Thursday, October 18, 2012

Jigsaw Post! Week Who Knows Now!

This weeks post we were each supposed to read 2 chapters from 10-14. I decided to read 10 & 11. Chapter 10 was about the importance of a text and how to find the importance of a text. It included who the texts are importance. Determining importance of opinion, historical fiction, non-fiction books, and how to write what is important. This didn't seem challenging until I started reading and I started thinking about my students and then myself. My students I feel would struggle with trying to find out the importance of the text, or the purpose to why we are reading a text. Then I began thinking about myself. I still question why we read certain reading and finding relevance. Sure, it is easy enough in an information piece to say "it is important to share information with us and learn from the reading" but to read a fictional story, not a historical fiction story, but just a fictional story, that seems harder to justify. The chapter talked about non-fiction, opinion pieces, which seemed easy enough for me to explain. It was the fiction pieces I struggled with. Why read Stone Fox in my third grade class? Why is that such a widely selected book to read? I understand it gives the opportunity to learn objectives and CCSS, but are there better books to use? And how do you explain that to your students? Do you blunty tell them they need to to meet state/district standards? Then what happens when you have students who say, "well why?".

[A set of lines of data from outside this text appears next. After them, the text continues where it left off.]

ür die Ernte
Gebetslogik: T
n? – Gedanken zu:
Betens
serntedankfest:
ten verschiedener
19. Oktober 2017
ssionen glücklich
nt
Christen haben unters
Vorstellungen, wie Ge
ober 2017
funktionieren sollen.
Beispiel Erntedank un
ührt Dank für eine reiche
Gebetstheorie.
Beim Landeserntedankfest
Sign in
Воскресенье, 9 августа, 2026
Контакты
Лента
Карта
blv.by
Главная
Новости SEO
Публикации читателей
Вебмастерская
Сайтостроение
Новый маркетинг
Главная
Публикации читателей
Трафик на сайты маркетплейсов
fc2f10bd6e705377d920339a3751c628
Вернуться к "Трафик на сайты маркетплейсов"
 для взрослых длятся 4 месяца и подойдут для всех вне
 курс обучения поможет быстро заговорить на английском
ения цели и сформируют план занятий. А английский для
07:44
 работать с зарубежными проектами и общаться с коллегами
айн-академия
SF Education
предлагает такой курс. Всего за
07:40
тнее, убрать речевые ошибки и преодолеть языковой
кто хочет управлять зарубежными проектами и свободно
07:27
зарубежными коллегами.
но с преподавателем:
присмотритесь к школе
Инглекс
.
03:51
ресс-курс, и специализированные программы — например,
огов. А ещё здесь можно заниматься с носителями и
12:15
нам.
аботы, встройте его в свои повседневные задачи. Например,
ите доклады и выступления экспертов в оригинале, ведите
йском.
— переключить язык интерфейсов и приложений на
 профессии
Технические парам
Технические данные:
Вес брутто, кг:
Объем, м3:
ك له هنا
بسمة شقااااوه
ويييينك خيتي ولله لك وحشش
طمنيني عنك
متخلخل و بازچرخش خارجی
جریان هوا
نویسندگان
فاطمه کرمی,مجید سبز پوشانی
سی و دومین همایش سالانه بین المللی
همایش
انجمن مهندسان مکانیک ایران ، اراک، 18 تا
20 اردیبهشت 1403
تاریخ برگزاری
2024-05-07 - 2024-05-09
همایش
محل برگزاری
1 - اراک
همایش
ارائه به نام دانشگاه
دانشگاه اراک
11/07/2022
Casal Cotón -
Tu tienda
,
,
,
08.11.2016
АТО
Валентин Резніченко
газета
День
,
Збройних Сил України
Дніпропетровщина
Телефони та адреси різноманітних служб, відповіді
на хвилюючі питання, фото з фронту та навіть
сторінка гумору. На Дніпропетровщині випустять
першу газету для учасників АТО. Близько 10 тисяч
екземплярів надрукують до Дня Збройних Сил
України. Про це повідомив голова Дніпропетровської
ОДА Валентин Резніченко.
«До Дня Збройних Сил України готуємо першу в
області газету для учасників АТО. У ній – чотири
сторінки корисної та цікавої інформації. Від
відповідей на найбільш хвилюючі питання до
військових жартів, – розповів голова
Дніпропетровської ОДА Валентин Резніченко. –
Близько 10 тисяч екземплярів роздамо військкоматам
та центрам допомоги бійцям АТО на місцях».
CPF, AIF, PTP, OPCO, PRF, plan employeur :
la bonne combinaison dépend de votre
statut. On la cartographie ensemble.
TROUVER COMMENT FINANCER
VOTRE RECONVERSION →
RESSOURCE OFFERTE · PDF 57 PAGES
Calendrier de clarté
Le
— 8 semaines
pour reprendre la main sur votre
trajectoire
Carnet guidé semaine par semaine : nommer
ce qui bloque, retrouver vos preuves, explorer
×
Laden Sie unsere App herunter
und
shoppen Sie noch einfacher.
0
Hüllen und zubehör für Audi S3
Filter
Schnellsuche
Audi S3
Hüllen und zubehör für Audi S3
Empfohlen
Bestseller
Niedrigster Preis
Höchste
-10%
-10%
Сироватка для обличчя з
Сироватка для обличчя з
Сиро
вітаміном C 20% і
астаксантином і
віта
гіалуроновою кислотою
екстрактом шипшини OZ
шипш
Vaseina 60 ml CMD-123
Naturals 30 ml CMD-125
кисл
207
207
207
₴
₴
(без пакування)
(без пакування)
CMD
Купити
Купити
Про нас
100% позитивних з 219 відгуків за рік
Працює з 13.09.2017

Chapter 11 was about summarizing and synthesizing information. It is about summarizing and retelling, which I feel we have focused on quite a bit in my classroom. But is also about students knowledge and being able to revise their thinking. I think what the most challenging part of the chapter that I had to reflect on was being able to take what was most important in a text and being able to apply that in writing and be able to pull out the most important information given. Those way can be done through questions, inferencing, and projects that students can use to teach others in the classroom. I am sure for this blog post at least, most of us know that the last two ideas may be a little harder for our kids. We can teach kids what the summaries are and what the important details we need to include. That can easily be mastered. Using it as a cause and effect, "this is important because it caused this to happen later" may be more challenging but can be taught/learned as well. But converting that into writing, having students asking questions. reading between the lines, and independently doing projects may be a lot harder for other students to do, especially if parent help is not given at home. I think the hardest part is transferring the information into writing. Making sure to include information that is factual but incorporating their own feelings into the writing. With my kids, I have noticed that they either include one or the other, but drawing answers from the reading when not in a multiple choice answer is incredibly hard for the students. Does anyone else see that? If not, how is it taught in your class after learning to summarize, how to get those important thoughts on paper?